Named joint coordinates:
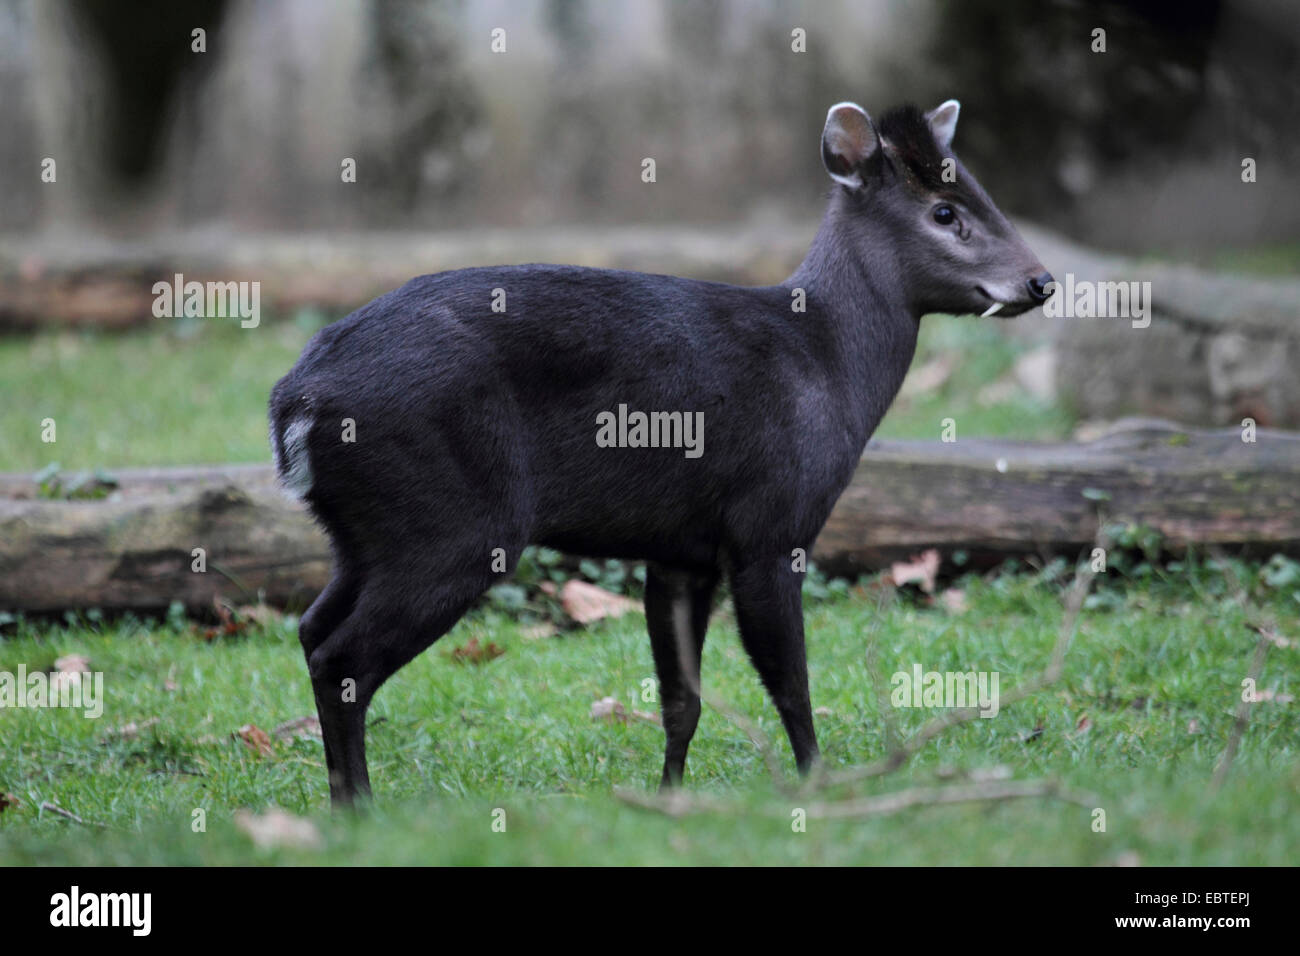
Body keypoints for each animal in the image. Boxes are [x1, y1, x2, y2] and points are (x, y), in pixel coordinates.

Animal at [269, 100, 1050, 806]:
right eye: (945, 211)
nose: (1041, 281)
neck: (826, 361)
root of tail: (296, 399)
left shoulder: (680, 551)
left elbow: (683, 696)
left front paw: (669, 792)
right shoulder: (771, 526)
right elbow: (789, 681)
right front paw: (819, 780)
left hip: (368, 534)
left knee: (312, 629)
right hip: (452, 523)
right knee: (344, 655)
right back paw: (360, 808)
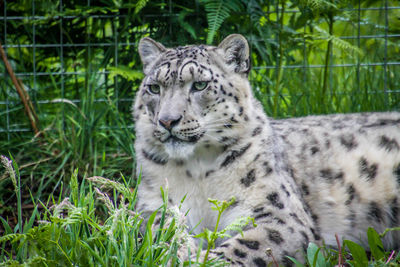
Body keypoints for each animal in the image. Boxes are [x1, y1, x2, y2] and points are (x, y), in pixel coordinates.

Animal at [134, 34, 400, 266]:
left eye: (200, 85)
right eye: (154, 88)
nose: (167, 121)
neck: (197, 169)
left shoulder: (278, 211)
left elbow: (245, 245)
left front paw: (201, 260)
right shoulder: (150, 205)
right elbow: (161, 230)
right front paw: (179, 252)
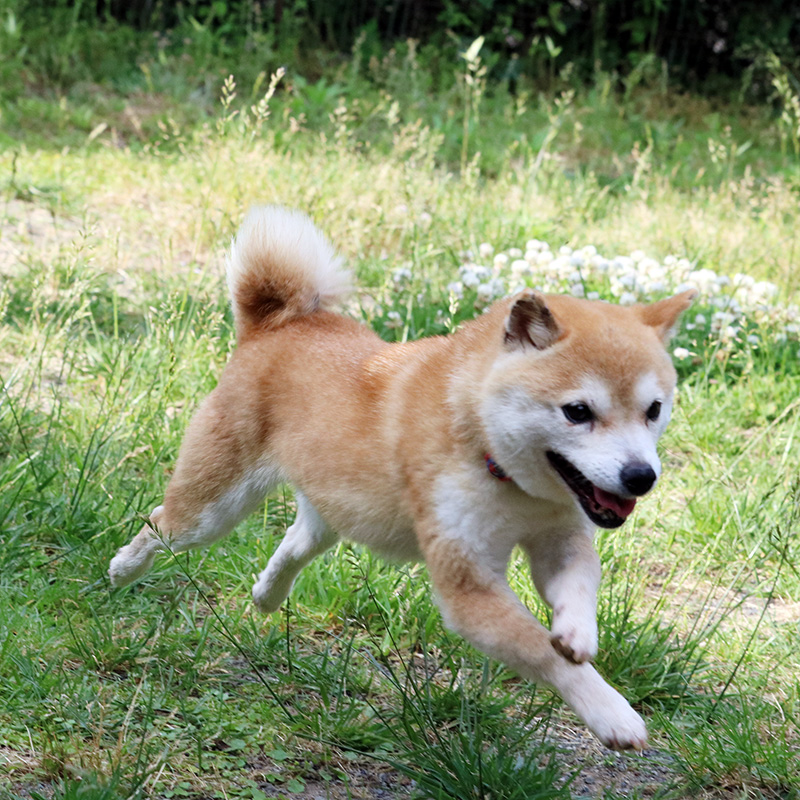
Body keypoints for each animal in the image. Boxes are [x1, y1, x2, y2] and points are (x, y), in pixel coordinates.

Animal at [109, 205, 696, 752]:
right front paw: (612, 714)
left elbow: (580, 584)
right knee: (161, 523)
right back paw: (123, 568)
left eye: (653, 409)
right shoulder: (468, 585)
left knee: (296, 541)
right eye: (577, 411)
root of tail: (279, 325)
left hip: (337, 508)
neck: (495, 464)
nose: (640, 476)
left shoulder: (559, 533)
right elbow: (543, 655)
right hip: (213, 509)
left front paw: (577, 632)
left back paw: (266, 594)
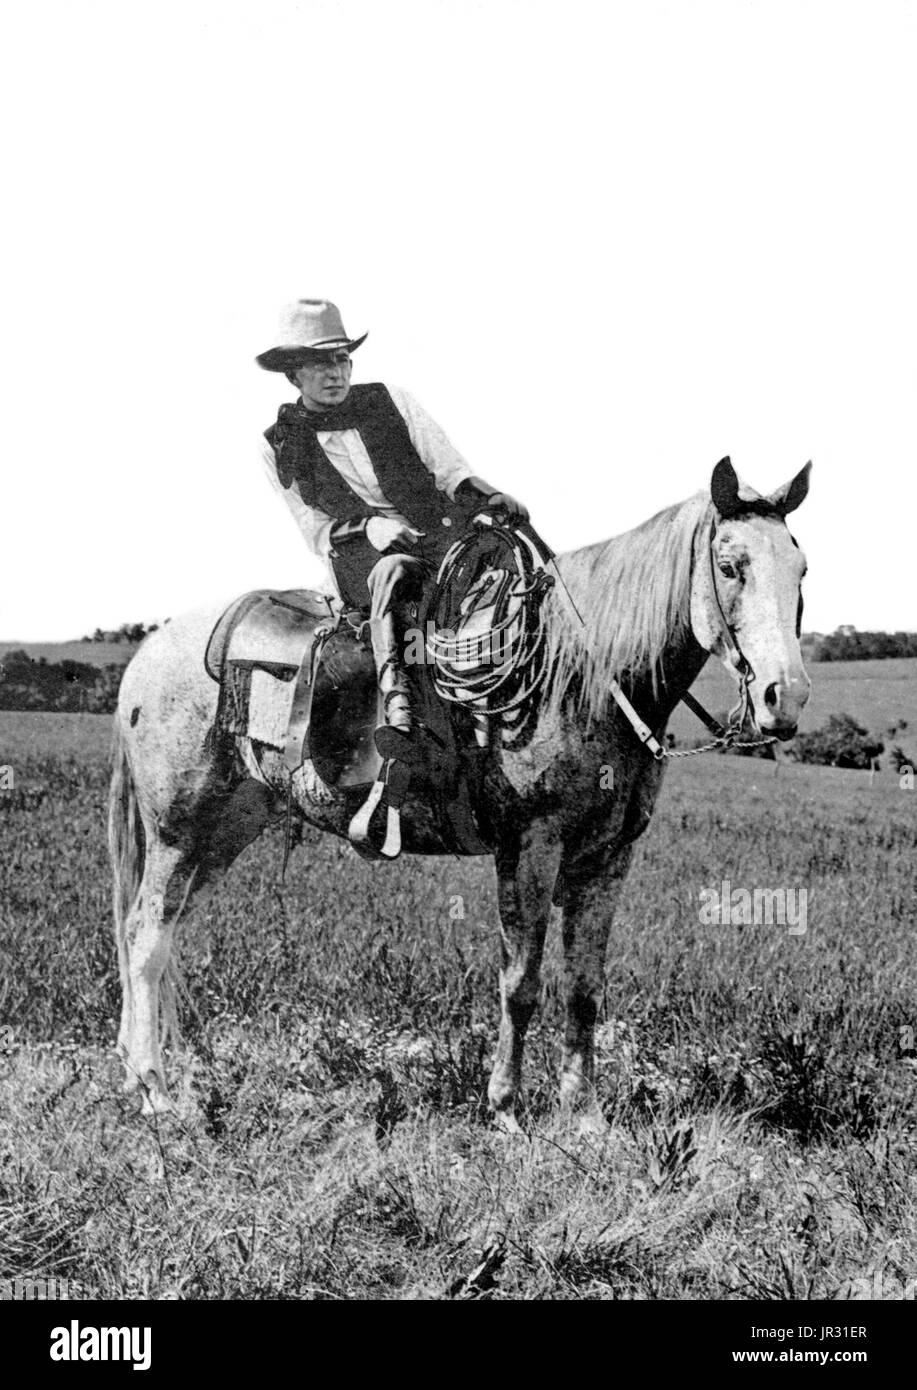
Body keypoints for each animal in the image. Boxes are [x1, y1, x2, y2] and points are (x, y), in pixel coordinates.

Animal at [107, 455, 811, 1128]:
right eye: (731, 566)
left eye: (801, 569)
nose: (787, 697)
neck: (575, 675)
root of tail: (148, 653)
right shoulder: (530, 846)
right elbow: (520, 983)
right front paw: (505, 1109)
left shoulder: (608, 857)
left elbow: (584, 988)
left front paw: (584, 1114)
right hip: (177, 830)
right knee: (144, 936)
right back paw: (152, 1091)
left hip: (225, 831)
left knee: (163, 933)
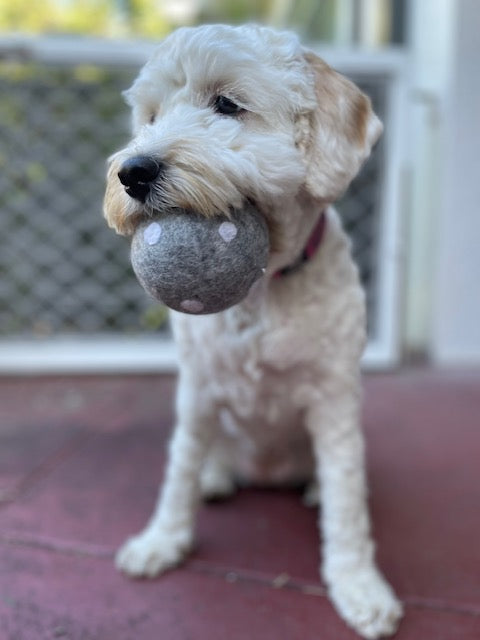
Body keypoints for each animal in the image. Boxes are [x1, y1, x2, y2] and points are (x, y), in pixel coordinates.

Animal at [103, 22, 404, 636]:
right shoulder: (197, 391)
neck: (261, 293)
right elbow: (178, 471)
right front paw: (162, 540)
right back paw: (216, 476)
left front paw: (358, 585)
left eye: (227, 104)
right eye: (150, 116)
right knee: (207, 456)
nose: (133, 172)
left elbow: (347, 499)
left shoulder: (334, 401)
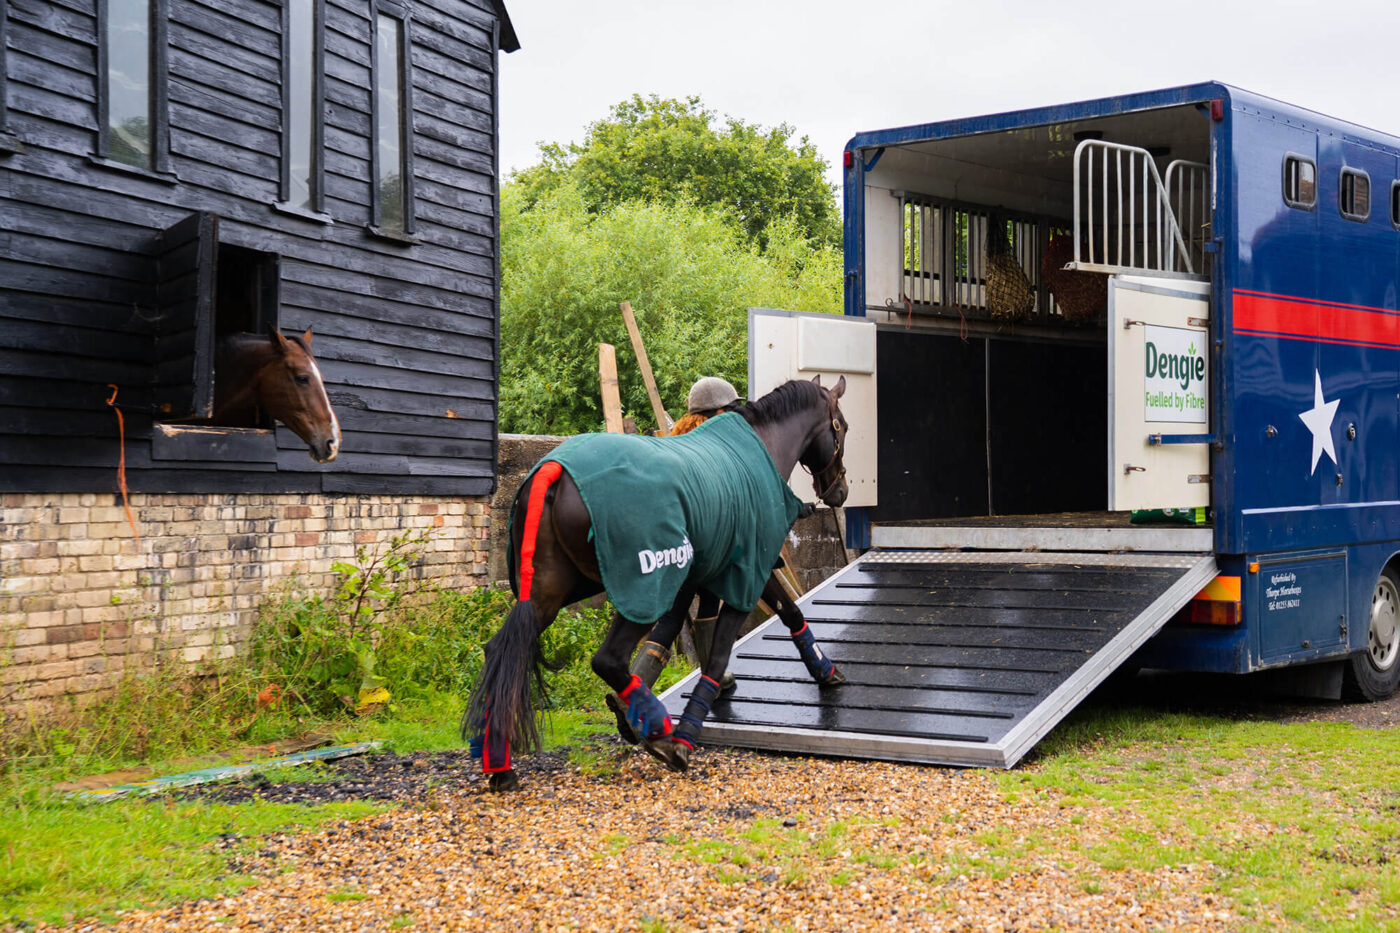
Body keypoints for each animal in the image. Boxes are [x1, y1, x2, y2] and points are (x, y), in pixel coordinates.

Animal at [464, 375, 845, 790]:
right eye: (841, 427)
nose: (840, 492)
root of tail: (553, 469)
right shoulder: (747, 574)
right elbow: (731, 646)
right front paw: (684, 734)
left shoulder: (718, 575)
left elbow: (750, 622)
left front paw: (822, 670)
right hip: (641, 590)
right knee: (608, 659)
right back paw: (660, 731)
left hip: (548, 594)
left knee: (501, 651)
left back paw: (501, 763)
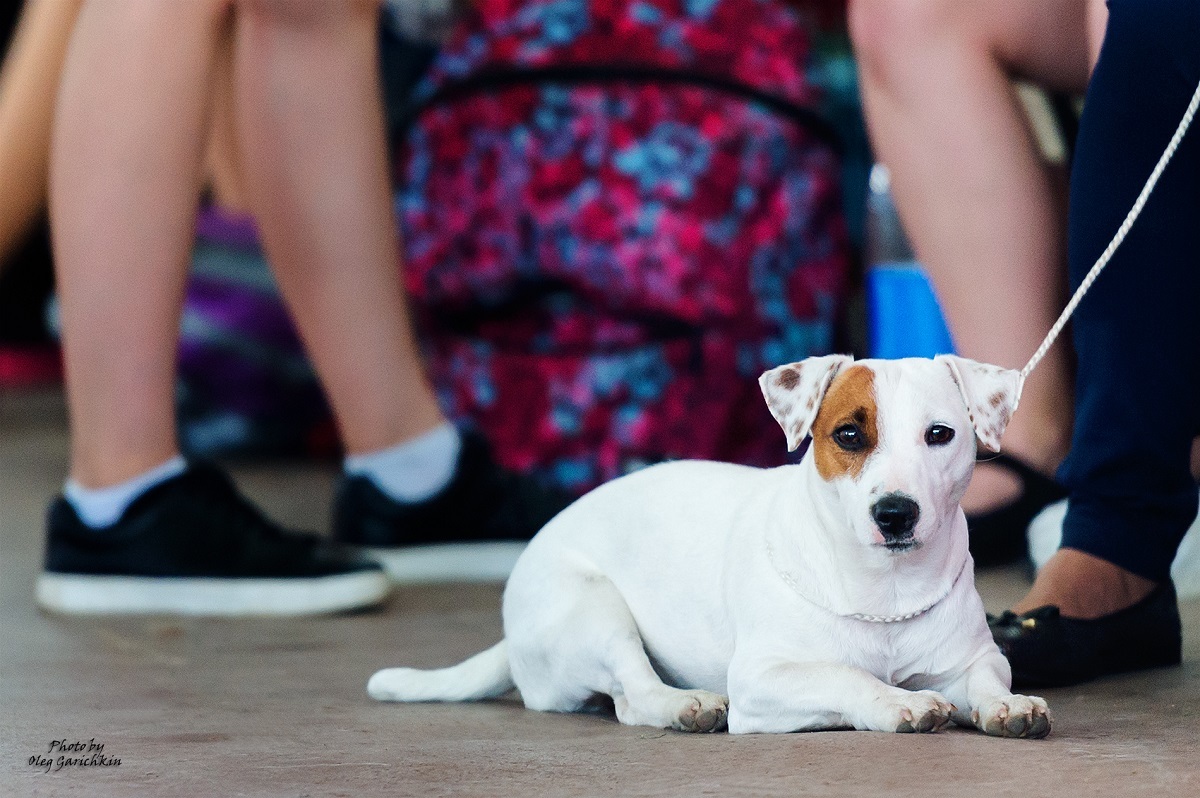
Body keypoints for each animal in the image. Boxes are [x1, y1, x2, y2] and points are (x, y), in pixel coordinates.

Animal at [372, 352, 1051, 739]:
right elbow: (844, 676)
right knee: (633, 695)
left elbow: (986, 683)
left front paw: (1007, 706)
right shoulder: (764, 678)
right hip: (594, 609)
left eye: (940, 434)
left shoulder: (972, 661)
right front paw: (895, 703)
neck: (885, 589)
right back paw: (685, 705)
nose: (895, 513)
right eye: (848, 434)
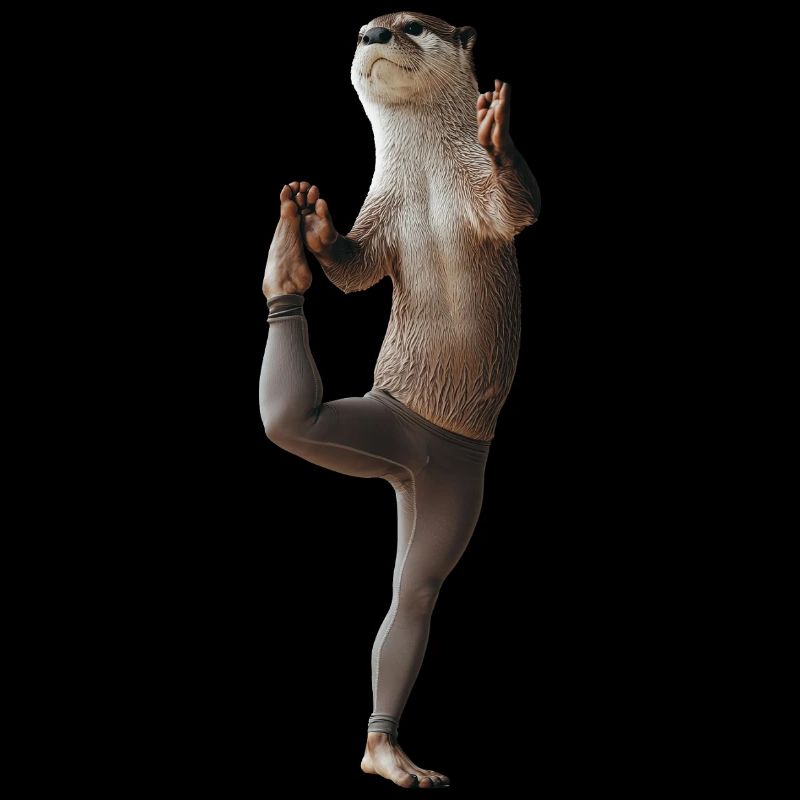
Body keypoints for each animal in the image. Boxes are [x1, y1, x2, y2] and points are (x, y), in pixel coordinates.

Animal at [260, 11, 540, 789]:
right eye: (364, 27)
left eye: (411, 24)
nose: (372, 35)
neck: (428, 187)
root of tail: (416, 450)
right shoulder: (380, 215)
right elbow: (354, 269)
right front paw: (317, 225)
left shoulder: (481, 201)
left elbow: (519, 204)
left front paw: (498, 130)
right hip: (386, 431)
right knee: (293, 419)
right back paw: (286, 259)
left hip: (445, 485)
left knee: (410, 591)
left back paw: (386, 754)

◆ **HOW TO COMPLETE THIS TASK**: From the opening line of the entries, copy each line exactly until the line with "right front paw: (819, 780)", which is copied as well; leave out pictures.

◆ **ANSWER SPACE**:
Body keypoints for each animal in the image. Boxes are [x1, y1, x2, y2] and points are (x, y), in pixel coordinates.

Animal at [269, 100, 1050, 806]:
right eye: (945, 211)
nose: (1041, 281)
neck: (826, 361)
root of tail: (296, 399)
left shoulder: (680, 551)
left elbow: (683, 696)
left front paw: (669, 792)
right shoulder: (771, 526)
right elbow: (789, 681)
right front paw: (819, 780)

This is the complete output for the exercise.